*抜粋した文章*:
____________
突然、壇上で「エル・カンターレ」と語り出した新成人の男性

 問題はトップバッターの男性で起きた。緊張した様子でマイクの前に立ち、用意していた原稿を広げた男性。

「本日は私たち新成人のためにリモートというかたちではございますが、成人式を開催してくださり誠にありがとうございます」

 真っ当な挨拶から始まったスピーチ。ただ、極度の緊張なのか、どもったり、噛んで言い直すことが多い。やがて彼は、コロナウイルスについて語り始めた。中国の武漢から発生し、最近では変異種が生まれ、世界が混乱している現状を説明した後、

「しかし、医学的には恐怖心を持っている人ほど免疫力は下がり、感染しやすくなると言われています。逆に、明るい心を持って生きている人は免疫力が上がり、感染しにくくなると言われています」

 あまりに自然に語るので、つい聞き流してしまいそうだが、よくよく聞くと耳を疑うような話である。だが、こんな“オカルト”は序の口。ここから彼は“本領”を発揮していくのである。

「自分は高校では栃木県の、大学では千葉県の宗教系の大学に通っていて、そこで『エル・カンターレ』という神の教えを学んでいます。去年、コロナの影響で世間の学校ではリモート授業になったり休校になったりしたそうですが、自分の学校では1年間、普通に授業を受けたりサークル活動をしたり、また入学式を行ったり文化祭を行ったりすることができました。しかも、感染者は1人も出ていません」

「エル・カンターレ」? 知らない人には、なんのこっちゃであろう。実は、これはある宗教法人では誰もが知っている言葉である。

〈「エル・カンターレ」とは「地球の至高神」の御名であり、「地球の光」を意味しています。「エル・カンターレ信仰」とは「地球神の存在を認める」という信仰です〉
〈そして、エル・カンターレの中核であり、「本体意識」であられるのが大川隆法総裁なのです。〉(「幸福の科学」ホームページより)

 そう、彼は「幸福の科学」の信者で、成人式という公の場で、自分の信じる宗教への思いをぶちまけてしまったのだ。

「神様とかあの世とか、目に見えないものは信じないという人も多いと思いますが、ウイルスも目に見えない存在であり、人々に恐怖を脅かしています。それに対して神様は私達に確実に希望を与えてくださっています」

 もし観客が入っていたならば騒然としたであろうが、彼は誰に阻まれることもなくその後も、6分間にわたってスピーチを続けたのだった。
____________
*課題の目的*:
成人式のスピーチについての文章から、「あまりに自然に語るので、つい」で始まり「感染者は1人も出ていません」」まで続く部分を一字も変えずに抜き出してください。

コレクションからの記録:
____________
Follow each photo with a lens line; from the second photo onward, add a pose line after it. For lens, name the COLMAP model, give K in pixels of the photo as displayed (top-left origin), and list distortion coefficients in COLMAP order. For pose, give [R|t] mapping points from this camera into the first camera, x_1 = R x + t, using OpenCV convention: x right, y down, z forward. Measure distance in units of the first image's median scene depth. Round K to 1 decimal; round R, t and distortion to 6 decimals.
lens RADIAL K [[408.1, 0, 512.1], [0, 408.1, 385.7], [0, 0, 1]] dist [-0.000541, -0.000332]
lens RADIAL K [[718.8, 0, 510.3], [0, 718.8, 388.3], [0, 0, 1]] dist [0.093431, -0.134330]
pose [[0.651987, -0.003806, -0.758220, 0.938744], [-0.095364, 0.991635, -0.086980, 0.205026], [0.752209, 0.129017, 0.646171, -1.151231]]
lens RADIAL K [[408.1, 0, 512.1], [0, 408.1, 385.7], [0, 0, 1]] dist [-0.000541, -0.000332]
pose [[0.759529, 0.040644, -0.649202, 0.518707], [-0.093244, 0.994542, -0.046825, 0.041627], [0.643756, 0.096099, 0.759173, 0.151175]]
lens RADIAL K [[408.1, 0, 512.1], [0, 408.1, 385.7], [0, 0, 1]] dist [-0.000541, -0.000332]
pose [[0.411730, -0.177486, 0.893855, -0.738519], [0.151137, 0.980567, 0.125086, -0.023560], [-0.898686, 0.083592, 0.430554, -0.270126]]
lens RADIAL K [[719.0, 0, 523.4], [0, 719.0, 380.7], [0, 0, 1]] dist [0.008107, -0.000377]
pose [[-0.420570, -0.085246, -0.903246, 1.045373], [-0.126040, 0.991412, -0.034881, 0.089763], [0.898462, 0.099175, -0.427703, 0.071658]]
____________
*完成した課題*:
あまりに自然に語るので、つい聞き流してしまいそうだが、よくよく聞くと耳を疑うような話である。だが、こんな“オカルト”は序の口。ここから彼は“本領”を発揮していくのである。

「自分は高校では栃木県の、大学では千葉県の宗教系の大学に通っていて、そこで『エル・カンターレ』という神の教えを学んでいます。去年、コロナの影響で世間の学校ではリモート授業になったり休校になったりしたそうですが、自分の学校では1年間、普通に授業を受けたりサークル活動をしたり、また入学式を行ったり文化祭を行ったりすることができました。しかも、感染者は1人も出ていません」